Driving report Yamaha XV 1600 Wild Star
In a brilliant ambience, a huge, powerful engine – the XV 1600 is a star with a very special attraction.
There is a physical relationship between mass and attraction – the larger one, the larger the other. With the XV 1600 Wild Star, however, it is not the six and a half quintals of live weight that make it so attractive.
Not a mirage, as it turns out on closer inspection. Here the tank actually stores gasoline, here the air filter box is really a respiratory system, here veritable sheet steel lies under chrome and paint.
The monumental engine in particular is an example of ruthless honesty. Like no other cruiser engine of Japanese origin, the Wild Star-V2 turns its innermost inside out, just as if its most noble task were to serve as a showpiece on the subject of “This is how a four-stroke engine works”.
A crankshaft of gigantic proportions rotates in the center of the nostalgic, rustic happening, above it – arranged at a slim angle of 48 degrees – towering, air-cooled cylinders in which the pistons oscillate on extremely long distances between dead centers. The valve control is done by rocker arms, camshafts below and long bumpers. Measures to contain system-related inertial forces? Nothing like that.
Modern times only appear in details. The aluminum cylinders are ceramic-coated for good heat dissipation, the cylinder tubes are filled with four-valve heads, hydraulic valve lifters let you forget the word “valve clearance”, and an electronically managed ignition system takes care of efficient combustion processes, flashing two candles per head.
Half a floor above the engine room, at management level, so to speak, the spark jumps over even when the ignition is switched off. Like a tidy desk with nicely arranged, classy accessories flashing on its brightly polished plate, a look at the command post of the Wild Star arouses stately feelings, which are additionally nourished by the deep seating on lushly upholstered chairs.
Pressing the start button completes the illusion of being at the levers of power. The swing of the crankshaft, connecting rods and pistons makes man and machine shiver comfortably, the casually thrown, low-frequency exhaust staccato is a feast for the ears and a promise at the same time: What sounds like this just has to shake brute force out of your sleeve at the smallest of commands.
A grip on the smooth-running clutch lever, a step – click – on the rocker switch, a little gas, and the joyful expectation of ample power delivery gives way to the certainty that the 1600 is actually a real train number. »Shortshifting torque« – a torque offering that allows upshifts at the lowest engine speeds – here it is offered in abundance with a whopping 134 Nm at 2250 rpm. And popular: from idling speed, the engine spontaneously accelerates, whereby the vibrations are kept within absolutely acceptable limits. The locked five-speed gearbox shifts easily, precisely and quietly according to cruiser standards.
In general, the power transmission is above criticism.
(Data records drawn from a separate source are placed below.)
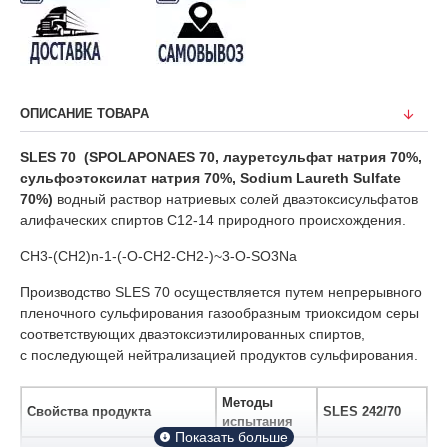
ОПИСАНИЕ ТОВАРА
SLES 70 (SPOLAPONAES 70, лауретсульфат натрия 70%,
сульфоэтоксилат натрия 70%, Sodium Laureth Sulfate
70%)
водный раствор натриевых солей дваэтоксисульфатов
алифаческих спиртов С12-14 природного происхождения.
CH3-(CH2)n-1-(-O-CH2-CH2-)~3-O-SO3Na
Производство SLES 70 осуществляется путем непрерывного
пленочного сульфирования газообразным триоксидом серы
соответствующих дваэтоксиэтилированных спиртов,
с последующей нейтрализацией продуктов сульфирования.
Методы
Свойства продукта
SLES 242/70
испытания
Despite an unprecedented zigzag course to the rear wheel – spur gear primary drive, back gear via toothed chain, final drive via toothed belt – the engine torque flows smoothly and without load change reactions to its destination.
It is exactly 1685 millimeters behind the front axle, which shows that the Wild Star is very long-suffering. In combination with a flat steering head and long caster, the machine should actually make a wide bend around tight curves. But lo and behold: The load can easily be bent in an inclined position, allows foot-free U-turns within the given turning circle, can be kept on course in city traffic down to walking pace without serpentine lines.
The fact that in view of tight bends it is nevertheless advisable to bring the full effect of the generously dimensioned braking system into play is due to the more than poor lean angle. The machine is also slowed down on the patchwork carpets of third-class back roads: the steering is sometimes fidgeting, impurities in the gait appear which have a moderating effect on the forward thrust. This is a shame as the machine is well equipped for the rough when it comes to suspension comfort.
GThe Wild Star is also equipped for activities in a duet. The rear one is also the cheaper one, but it still offers enough comfort and living space for friendly relationships. And that’s really a nice move.